__Brief__
Look below for the line containing "<td>5.0.0</td>"; from there through the line containing "- Implemented various", both lines included, please set down each line exactly and nothing else.

--------------------

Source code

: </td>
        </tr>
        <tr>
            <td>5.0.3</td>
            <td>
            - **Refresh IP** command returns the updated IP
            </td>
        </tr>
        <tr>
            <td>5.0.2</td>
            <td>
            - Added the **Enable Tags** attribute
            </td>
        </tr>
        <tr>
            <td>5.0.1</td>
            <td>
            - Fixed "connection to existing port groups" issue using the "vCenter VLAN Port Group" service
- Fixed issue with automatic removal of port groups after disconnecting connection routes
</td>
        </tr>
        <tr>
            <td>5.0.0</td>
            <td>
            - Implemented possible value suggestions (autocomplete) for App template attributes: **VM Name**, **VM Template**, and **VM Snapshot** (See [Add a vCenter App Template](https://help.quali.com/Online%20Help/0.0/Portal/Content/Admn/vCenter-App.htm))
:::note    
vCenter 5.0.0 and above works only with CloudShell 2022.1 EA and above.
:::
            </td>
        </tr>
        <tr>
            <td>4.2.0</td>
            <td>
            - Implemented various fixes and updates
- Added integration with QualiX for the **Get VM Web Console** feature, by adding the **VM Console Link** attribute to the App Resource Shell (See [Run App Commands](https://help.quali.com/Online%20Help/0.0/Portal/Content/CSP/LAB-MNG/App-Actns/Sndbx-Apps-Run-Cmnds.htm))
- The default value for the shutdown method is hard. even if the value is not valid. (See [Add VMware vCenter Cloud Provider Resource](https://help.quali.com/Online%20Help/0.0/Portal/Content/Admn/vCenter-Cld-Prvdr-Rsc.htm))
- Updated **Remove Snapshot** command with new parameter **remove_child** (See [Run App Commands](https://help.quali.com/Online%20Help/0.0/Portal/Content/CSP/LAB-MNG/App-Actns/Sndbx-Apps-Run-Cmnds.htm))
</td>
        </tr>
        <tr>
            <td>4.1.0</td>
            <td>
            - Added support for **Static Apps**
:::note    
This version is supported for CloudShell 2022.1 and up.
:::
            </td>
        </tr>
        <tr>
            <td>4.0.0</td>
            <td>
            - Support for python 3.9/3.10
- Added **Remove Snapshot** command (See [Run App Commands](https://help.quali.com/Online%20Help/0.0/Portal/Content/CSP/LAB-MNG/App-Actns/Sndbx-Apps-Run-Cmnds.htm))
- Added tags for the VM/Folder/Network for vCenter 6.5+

--------------------

__Result for this task__
            <td>5.0.0</td>
            <td>
            - Implemented possible value suggestions (autocomplete) for App template attributes: **VM Name**, **VM Template**, and **VM Snapshot** (See [Add a vCenter App Template](https://help.quali.com/Online%20Help/0.0/Portal/Content/Admn/vCenter-App.htm))
:::note    
vCenter 5.0.0 and above works only with CloudShell 2022.1 EA and above.
:::
            </td>
        </tr>
        <tr>
            <td>4.2.0</td>
            <td>
            - Implemented various fixes and updates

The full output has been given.